To find out if a search engine has two copies of your page in the index, use the site: operator (detailed below) or set your website up in Google Webmaster Tools and go to Search Appearance / HTML Improvements (here’s more info about the HTML improvements feature).

FIX: You could put all your print friendly pages into a directory on your server and then disallow the search engine crawlers to this directory using a robots.txt file
If you’re running a Joomla website there’s a good chance you will be on an Apache server, so you can add this to your .htaccess file also. 
     <FilesMatch ".(doc|pdf)$">
     Header set X-Robots-Tag "index, noarchive, nosnippet"

Canonicalization issues

Don’t worry… I thought “what the hell does that word mean?” when I first saw it too. Essentially your website homepage could have multiple URLs pointing to it. For example:-   

  • http://yourwebsite.com   
  • http://www.yourwebsite.com   
  • http://yourwebsite.com/index.htm   
  • http://www.yourwebsite.com/index.htm   
  • https://yourwebsite.com   
  • https://www.yourwebsite.com   
  • https://yourwebsite.com/index.htm   
  • https://www.yourwebsite.com/index.htm

These could all point to your homepage (please note this is an extreme example but still possible all the same). If a search engine crawls and indexes all these versions of URLs there could be multiple versions of your homepage – or worse, your entire website in the index. This would be very bad news indeed.

One thing to keep in mind is that if your competitors are smart and notice that you haven’t re-directed your URLs correctly, they could point links from other websites or directories to your different URLs causing a search engine to crawl these (basically creating a forced crawl of all your different URLs) that could lead to a drop in rankings.

FIX: First you will need to find out if there are any additional versions of your website or homepage in the index.
You can do this by using the site: operator (put site: before all your URLs in a search engine’s search box to check if they’re in the index eg. site:http://www.yourwebsite.com). 

If you have multiple versions of your site in a search engine’s index you will need to ‘301 re-direct’ the unwanted URLs to your main URL as a fix. Manufacturers product descriptionsIf you’re selling a product online through a distributor or manufacturer, chances are the products they provide come with a standard piece of text or a product description that many people use on their sites. If there are a hundred other websites out there with the same product – or worse still, an entire range of products that you sell that are all using the same manufacturer's product description, you will have duplicate content issues.

FIX: Really the only way to get around this is to modify your content so that it’s unique.
Try writing your own product descriptions so your content is original.

Product pages

If you have a shopping cart, product pages are a hotbed for duplicate content. Usually most people will add multiple products to their site using the same product description but only changing colour, size or another minor element to differentiate these products. As most of the content is the same you could have hundreds of pages with duplicate content on them.

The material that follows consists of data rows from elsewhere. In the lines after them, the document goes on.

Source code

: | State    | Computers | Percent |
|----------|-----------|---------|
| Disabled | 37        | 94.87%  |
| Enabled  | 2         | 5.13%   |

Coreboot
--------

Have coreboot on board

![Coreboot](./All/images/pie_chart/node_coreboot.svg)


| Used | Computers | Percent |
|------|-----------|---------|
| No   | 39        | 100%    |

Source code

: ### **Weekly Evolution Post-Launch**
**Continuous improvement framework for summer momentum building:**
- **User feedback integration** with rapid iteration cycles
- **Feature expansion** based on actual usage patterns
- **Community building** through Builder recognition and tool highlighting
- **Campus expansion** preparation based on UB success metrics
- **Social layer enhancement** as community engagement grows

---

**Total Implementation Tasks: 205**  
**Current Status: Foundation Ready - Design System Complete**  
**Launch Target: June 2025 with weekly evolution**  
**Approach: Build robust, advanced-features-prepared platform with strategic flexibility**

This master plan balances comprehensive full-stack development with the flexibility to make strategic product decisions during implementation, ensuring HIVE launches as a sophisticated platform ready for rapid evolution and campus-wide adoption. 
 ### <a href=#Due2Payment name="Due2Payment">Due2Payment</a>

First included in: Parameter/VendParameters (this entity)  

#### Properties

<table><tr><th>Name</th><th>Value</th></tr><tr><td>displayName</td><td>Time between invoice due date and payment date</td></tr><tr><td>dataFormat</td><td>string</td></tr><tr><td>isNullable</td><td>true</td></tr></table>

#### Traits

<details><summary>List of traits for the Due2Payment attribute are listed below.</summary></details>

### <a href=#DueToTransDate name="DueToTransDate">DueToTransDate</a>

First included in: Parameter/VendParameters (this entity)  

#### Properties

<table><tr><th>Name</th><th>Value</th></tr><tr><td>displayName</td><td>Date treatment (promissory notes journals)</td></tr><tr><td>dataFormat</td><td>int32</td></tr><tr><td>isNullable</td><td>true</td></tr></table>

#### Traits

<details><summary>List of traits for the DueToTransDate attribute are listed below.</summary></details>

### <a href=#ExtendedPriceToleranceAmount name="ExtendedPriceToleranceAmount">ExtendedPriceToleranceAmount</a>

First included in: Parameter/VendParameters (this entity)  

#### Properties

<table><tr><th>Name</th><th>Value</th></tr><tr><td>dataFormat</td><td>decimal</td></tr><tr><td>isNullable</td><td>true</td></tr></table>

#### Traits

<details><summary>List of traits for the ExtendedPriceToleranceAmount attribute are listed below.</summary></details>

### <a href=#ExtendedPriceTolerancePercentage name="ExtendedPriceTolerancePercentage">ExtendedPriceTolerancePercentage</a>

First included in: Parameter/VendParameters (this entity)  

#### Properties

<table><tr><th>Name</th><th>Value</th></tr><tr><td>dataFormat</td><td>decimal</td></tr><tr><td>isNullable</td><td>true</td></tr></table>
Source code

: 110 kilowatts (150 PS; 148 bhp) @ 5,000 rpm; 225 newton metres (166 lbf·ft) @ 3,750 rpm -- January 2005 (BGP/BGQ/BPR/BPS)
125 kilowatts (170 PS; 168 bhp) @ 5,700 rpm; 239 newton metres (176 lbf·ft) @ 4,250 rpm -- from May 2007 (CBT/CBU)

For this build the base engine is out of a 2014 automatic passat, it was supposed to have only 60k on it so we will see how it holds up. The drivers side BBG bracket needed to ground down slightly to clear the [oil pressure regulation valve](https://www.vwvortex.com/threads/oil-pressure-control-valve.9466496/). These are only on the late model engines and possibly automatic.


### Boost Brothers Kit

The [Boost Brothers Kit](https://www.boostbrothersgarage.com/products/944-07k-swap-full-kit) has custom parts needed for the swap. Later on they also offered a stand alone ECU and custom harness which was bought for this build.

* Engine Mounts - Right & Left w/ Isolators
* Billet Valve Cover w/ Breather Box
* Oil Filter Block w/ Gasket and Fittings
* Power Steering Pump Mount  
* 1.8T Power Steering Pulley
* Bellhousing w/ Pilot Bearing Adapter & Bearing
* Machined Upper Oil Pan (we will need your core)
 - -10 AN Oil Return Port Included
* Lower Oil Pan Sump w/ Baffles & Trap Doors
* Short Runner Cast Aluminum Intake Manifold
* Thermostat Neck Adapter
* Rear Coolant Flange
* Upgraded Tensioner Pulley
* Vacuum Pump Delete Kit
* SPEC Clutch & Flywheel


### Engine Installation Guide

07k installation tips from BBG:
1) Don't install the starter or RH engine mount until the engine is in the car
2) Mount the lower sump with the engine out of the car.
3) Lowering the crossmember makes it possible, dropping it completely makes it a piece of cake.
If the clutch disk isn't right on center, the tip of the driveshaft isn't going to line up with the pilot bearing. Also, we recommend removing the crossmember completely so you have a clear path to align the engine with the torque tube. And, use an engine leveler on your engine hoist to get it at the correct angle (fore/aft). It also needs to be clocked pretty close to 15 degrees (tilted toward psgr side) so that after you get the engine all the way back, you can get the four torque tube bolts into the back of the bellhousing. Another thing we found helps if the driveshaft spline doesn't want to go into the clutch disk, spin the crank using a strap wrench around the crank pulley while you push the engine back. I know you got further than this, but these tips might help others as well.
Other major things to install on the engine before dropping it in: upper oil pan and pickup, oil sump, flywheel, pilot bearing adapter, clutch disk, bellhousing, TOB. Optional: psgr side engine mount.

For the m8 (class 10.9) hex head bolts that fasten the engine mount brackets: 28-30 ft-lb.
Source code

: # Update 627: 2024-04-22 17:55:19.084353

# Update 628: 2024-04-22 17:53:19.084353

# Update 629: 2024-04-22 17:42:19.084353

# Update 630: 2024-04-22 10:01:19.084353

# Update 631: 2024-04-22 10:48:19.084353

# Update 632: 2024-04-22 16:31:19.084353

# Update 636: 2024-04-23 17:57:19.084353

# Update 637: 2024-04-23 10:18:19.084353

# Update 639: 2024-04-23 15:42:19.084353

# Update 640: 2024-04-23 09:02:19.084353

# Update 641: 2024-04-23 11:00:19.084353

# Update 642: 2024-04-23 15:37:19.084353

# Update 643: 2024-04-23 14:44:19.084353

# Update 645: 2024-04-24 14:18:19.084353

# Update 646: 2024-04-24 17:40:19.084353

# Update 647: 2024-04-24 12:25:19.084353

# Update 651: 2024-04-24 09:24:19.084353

FIX: You could re-write all your shopping cart pages however, if you have a few thousand products this could be a very large job indeed.
Another option is to analyse your website and find out which product generates the most revenue for you and filter out the others using a robots.txt file. (This isn’t the best solution however, you may find the lift in rankings due to less duplicate content penalties will increase your revenue.)

Stolen content

If others have stolen your content, this could lead to a search engine indexing the wrong version (theirs!!). To see if anyone has stolen your content try using Copyscape.

Multiple domains

If you have multiple domains you will want to ‘301 re-direct’ these to your main domain name. Don’t set up multiple websites using the same content on different domains as this will cause issues with duplicate content filters.

The final word

duplicate contentAs you can see there’s a few ways your site can produce duplicate content. If you are aware of these issues and take appropriate measures to ensure your site doesn’t suffer from these, you shouldn’t have too many problems.